Now, it is important to note that there are many reasons that reviews are garbage.  I plan to break down a lot of those over a multipart series.  While reviews do help us choose a product, it isn’t necessary.  In my mind, the reviews help you with satisfaction of a product.  They let you be confident in a purchase; however, the ten major products on the webpage that all have similar reviews are all going to work just fine.  That’s the trick, reviews don’t help you find a super amazing product, they help you be satisfied with the one product you ended up choosing.

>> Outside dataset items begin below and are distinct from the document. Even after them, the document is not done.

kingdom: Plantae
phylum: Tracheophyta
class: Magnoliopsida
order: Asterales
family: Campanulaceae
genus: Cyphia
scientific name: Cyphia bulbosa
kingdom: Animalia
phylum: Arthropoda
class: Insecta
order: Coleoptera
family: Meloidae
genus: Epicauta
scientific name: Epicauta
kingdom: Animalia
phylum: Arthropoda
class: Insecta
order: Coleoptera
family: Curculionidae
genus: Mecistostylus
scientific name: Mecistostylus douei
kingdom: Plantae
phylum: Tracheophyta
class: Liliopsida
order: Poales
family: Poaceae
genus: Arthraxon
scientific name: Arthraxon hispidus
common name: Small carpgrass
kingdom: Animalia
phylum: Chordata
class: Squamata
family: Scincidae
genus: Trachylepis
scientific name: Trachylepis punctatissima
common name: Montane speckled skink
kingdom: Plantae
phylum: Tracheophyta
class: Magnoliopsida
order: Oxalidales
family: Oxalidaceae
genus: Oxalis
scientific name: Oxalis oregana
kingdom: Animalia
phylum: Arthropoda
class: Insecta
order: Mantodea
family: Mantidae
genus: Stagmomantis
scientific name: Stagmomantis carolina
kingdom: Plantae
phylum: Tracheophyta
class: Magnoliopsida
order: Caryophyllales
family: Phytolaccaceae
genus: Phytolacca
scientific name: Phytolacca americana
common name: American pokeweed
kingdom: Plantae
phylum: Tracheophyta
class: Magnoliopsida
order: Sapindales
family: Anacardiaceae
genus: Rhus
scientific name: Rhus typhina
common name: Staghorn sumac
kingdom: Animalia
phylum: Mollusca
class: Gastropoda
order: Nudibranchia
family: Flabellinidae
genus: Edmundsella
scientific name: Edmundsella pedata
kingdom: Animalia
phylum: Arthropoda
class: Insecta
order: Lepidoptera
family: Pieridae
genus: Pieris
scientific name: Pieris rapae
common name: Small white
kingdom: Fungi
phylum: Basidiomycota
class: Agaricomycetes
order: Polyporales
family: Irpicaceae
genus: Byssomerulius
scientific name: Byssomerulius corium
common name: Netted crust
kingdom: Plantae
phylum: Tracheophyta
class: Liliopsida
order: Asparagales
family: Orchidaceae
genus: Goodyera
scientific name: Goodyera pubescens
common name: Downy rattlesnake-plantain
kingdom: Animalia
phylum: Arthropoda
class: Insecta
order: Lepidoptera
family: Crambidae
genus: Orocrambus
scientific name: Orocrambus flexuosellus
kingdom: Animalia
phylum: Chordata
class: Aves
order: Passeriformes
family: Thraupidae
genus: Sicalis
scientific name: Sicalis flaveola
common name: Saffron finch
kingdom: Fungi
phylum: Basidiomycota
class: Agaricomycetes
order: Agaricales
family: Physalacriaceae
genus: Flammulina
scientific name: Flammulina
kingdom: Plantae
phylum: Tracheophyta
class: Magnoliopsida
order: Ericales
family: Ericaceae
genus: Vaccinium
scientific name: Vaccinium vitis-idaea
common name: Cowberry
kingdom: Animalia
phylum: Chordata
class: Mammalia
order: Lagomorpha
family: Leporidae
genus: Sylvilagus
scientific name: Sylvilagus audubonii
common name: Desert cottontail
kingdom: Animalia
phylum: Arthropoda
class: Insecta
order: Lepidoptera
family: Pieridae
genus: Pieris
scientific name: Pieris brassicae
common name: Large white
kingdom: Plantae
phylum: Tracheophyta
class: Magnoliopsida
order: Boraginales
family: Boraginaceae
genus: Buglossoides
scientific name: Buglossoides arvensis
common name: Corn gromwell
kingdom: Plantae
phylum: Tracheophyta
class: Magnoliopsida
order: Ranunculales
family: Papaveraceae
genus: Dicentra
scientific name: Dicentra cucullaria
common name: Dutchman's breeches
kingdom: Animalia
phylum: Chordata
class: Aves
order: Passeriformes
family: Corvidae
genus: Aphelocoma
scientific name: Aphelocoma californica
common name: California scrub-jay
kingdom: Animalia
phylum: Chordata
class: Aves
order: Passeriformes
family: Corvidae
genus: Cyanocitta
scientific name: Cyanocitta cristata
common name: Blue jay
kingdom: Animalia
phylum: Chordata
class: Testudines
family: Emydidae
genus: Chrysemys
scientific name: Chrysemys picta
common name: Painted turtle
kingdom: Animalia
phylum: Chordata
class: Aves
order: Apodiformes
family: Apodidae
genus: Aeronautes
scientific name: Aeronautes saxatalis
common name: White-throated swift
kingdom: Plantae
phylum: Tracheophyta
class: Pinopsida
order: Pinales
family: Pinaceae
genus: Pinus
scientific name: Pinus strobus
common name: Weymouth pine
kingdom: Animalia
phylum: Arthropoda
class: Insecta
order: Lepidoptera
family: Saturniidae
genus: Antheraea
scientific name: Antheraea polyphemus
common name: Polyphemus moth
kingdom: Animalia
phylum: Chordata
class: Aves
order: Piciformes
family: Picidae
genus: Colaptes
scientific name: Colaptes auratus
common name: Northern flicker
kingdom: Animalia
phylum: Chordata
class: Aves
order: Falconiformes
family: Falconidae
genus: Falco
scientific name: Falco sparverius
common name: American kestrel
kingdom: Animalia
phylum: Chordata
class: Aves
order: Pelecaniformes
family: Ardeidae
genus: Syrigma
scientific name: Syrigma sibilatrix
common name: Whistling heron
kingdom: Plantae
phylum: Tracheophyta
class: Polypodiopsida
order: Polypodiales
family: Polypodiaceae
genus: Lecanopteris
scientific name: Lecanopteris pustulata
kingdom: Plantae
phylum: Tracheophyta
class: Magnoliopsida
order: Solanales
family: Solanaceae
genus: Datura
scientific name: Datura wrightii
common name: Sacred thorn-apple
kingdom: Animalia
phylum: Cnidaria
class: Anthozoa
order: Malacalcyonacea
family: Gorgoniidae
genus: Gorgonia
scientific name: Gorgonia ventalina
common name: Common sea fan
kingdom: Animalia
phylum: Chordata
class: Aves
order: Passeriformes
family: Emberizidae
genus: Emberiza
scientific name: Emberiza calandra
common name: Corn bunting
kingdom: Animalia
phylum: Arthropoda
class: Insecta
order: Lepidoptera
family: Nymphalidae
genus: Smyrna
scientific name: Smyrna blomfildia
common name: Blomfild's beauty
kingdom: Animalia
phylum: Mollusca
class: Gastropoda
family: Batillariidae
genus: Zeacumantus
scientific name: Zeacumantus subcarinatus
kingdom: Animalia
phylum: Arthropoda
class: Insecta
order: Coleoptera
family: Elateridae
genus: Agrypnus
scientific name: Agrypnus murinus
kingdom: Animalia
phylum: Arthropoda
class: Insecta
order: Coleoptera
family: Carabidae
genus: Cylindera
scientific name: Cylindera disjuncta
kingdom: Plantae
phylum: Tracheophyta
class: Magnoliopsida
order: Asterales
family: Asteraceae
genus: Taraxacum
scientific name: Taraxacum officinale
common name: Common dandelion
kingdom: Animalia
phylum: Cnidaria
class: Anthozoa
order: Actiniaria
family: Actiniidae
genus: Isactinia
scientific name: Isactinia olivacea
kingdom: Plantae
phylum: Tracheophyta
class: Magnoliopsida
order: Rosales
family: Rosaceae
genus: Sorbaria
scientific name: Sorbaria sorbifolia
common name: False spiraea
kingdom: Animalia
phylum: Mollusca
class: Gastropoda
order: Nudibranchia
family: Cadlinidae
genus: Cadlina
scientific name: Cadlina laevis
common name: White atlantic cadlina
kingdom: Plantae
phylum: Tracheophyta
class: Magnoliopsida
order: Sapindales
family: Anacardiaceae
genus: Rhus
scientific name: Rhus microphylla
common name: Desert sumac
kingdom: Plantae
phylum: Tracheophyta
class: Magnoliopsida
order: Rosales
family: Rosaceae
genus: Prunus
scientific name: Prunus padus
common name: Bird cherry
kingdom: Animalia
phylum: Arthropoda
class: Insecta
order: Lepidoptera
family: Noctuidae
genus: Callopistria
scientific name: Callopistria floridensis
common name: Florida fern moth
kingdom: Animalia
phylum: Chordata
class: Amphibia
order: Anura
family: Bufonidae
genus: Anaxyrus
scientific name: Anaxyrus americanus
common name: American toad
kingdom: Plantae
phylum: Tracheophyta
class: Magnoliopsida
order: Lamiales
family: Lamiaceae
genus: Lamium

Over the next couple of posts, I will go over why reviews are useless (except for customer satisfaction):

  1. Reviews are bought (maybe not directly, but just giving a person a product to review will drive certain behaviors)
  2. Updating reviews allow companies to respond to defective stock easier (if the product breaks, they replace it, you move review up based on how you are handled)
  3. Products are purchased in higher volumes if they are advertised by the manufacturer (Game of probability – more purchased, the better the reviews will go)
  4. People buy products based on their price point (aka, reviews are subjective – what is 4 stars for you is not the same as what is 4 stars for someone else)
  5. How many people buy multiple large items (no one buys 10 vacuums and then reviews them – they buy one, it works well, it gets 5 stars)
  6. New products will feel superior to old products (what we were using, are being replaced for a reason)
  7. ??? who knows, by the time I hit number six, I will probably have some ideas to hammer on

 

So, after I break down all the points above, I will hopefully have explained why reviews are useless.  Even if I do that, I doubt it will matter.  The reason is simple, humanity needs order to survive.  That means, when faced with thousands of options, we need to be prepared to make an appropriate selection.  In order to do that, we need to choose some criteria to narrow the options down.  In the past, it was going into a store and touching the tangible object until we found defects or benefits that made one standout more than the rest.  Instead, we now rely on other people’s tangible experiences with products to guide us to a selection.  Which is silly, I am trusting someone I don’t know to make a recommendation to me.  And it is insane that I accept that recommendation over my own mother.  Yet, we all do it, we trust strangers on the internet to help us buy commodities instead of going and touching the real thing in person.  So, if I can get one person to take back control, I will count this project a success.